Table 1b: Record the reaction times Experiment II
Water Type Temperature (ºC) Time (in secs)

CO2 released (in cm)

Control 22.4 0 N/A
Cold  6.5 90 N/A
Room Temperature 22.4 53 N/A
Hot 71.3 33 N/A


Table 1c: Record the reaction times Experiment III
Water Type Temperature (ºC) Time (in secs)

CO2 released (in cm)

Control 22.2 0 N/A
Cold  8.2 92 N/A
Room Temperature 22.5 52 N/A
Hot 71.9 32 N/A



Carbon dioxide is released as a product of the reaction I had to come up with a method to measure the amount of carbon dioxide released. Therefore I used another parameter which is "how high do the carbon dioxide bubbles float up?" 

I observed the carbon dioxide bubbles but they didn't reach above the water and hence I was unable to measure the height. In addition, the tablet is completely dissolved in hot water whereas it was not the case for room temperature water and cold water.


In this experiment, the jar with the hot water reacted the fastest and it ended the first. My explanation for this would be that the hot water molecules have a lot of energy in the form of heat so they start the soonest and they end the fastest because the water molecules have burned out all their energy at the start. The jar with the room temperature water reacted right after the one with the hot water because it is a mix of hot water and cold water so the water does have the energy to react fast but not as fast as the one with hot water. This sustains the second-longest because it does not have much energy so it can not be burned out at the beginning of the experiment. The jar with cold water did not have any additional energy so the reaction started the latest and sustained the longest. I also noticed that the jar with the hot water dissolved the Alka Seltzer tablet completely while the Alka Seltzer tablet did not dissolve into a clear solution in the jars with cold water and room temperature water.


My experiments show that increase in temperature speeds up the chemical reaction. Thus, the rate of reaction was fastest in hot water compared to cold and room temperature water. 


I always wondered how pills cured my stomach aches.
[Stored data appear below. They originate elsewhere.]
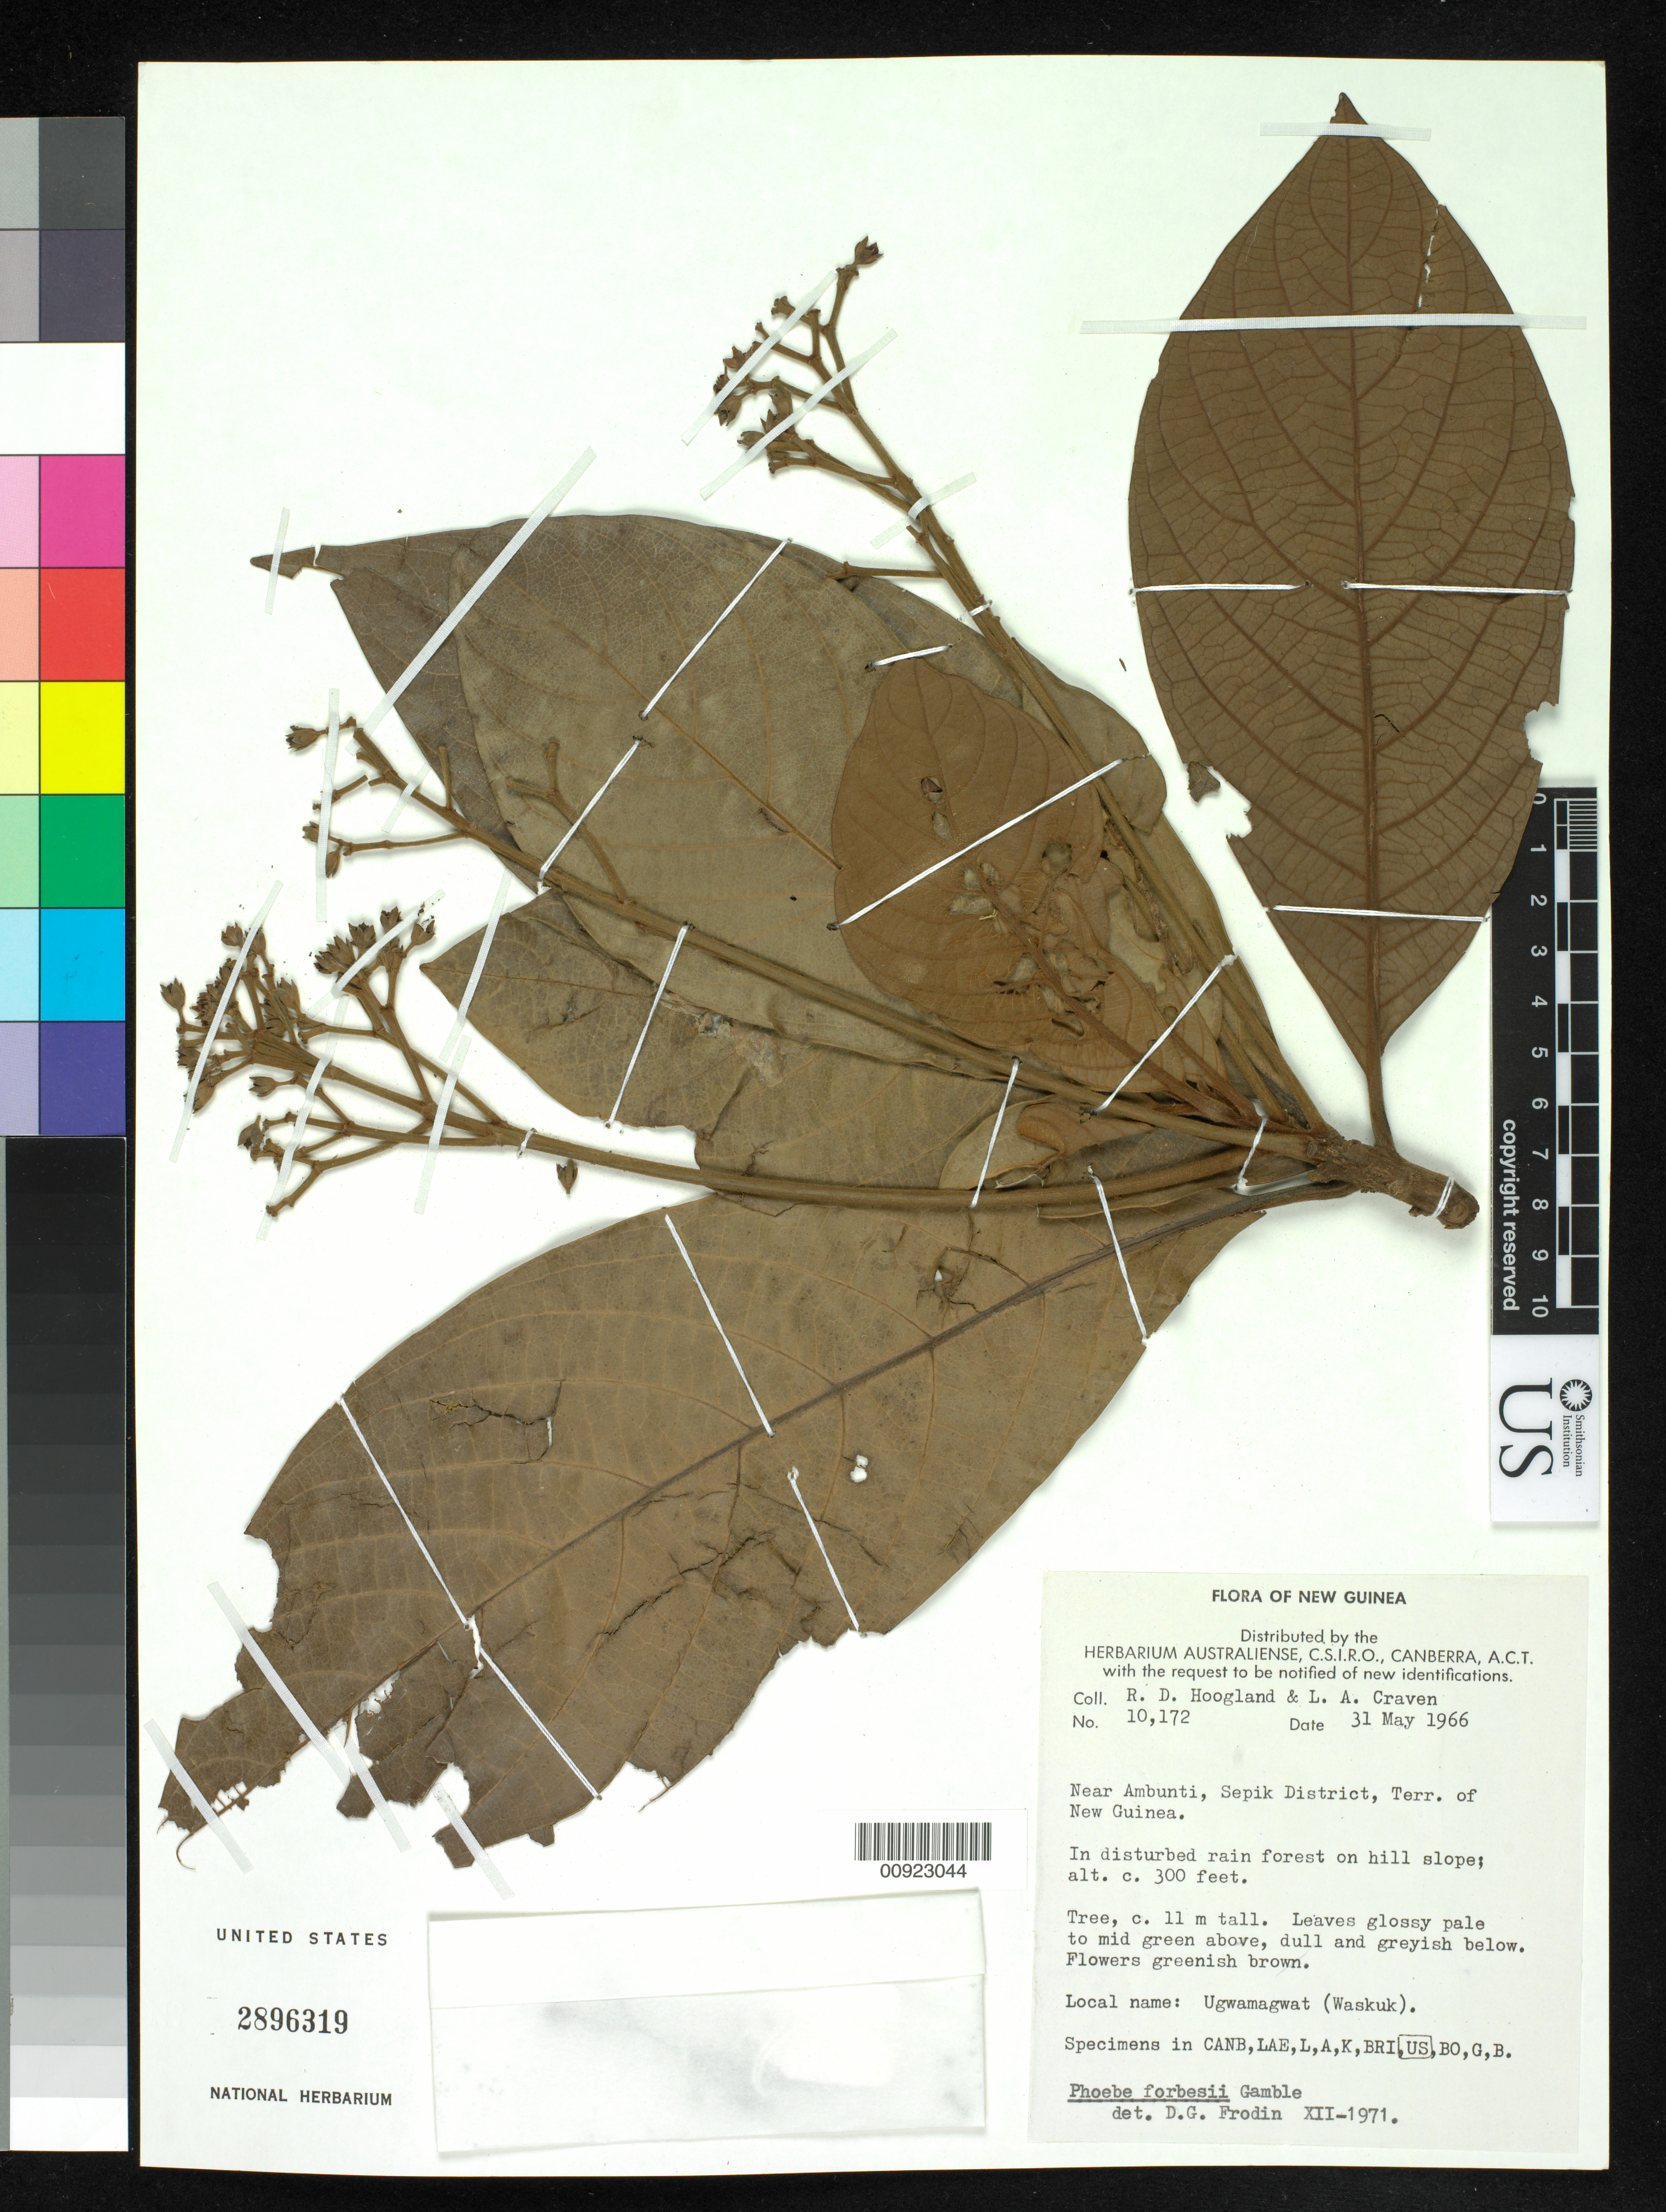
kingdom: Plantae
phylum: Tracheophyta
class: Magnoliopsida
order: Laurales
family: Lauraceae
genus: Phoebe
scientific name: Phoebe forbesii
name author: Gamble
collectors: R. D. Hoogland & L. A. Craven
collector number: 10172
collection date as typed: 31 May 1966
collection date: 1966-05-31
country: Papua New Guinea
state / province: Sepik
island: New Guinea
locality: Near Ambunti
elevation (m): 91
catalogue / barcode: US 2896319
Studying this chemical reaction has helped me understand this process. The pills have sodium bicarbonate which is a base and goes into your stomach and neutralizes the acid (HCl) in your stomach. In other words, the base which is sodium bicarbonate neutralizes the acid in your stomach.

Sources Of Error

There can several possible sources of error for this experiment. I have listed them below:

  1. Random errors:  We have repeated the experiment three times to control for it.
  2. Systematic error. The temperature of water used in this experiment, not able to control it.
  3. Environmental error. We have performed the experiment in the same room within the same hour to control any environmental factor.
  4. Procedural error. All the experiments were done by me to minimize any procedural error
  5. Estimation error. This type of error could be from reading a ruler differently, not able to control it


I am very grateful to my teachers at Sunalta School for giving me this opportunity to participate in the Science Fair. I enjoyed working together with my Mom on this project.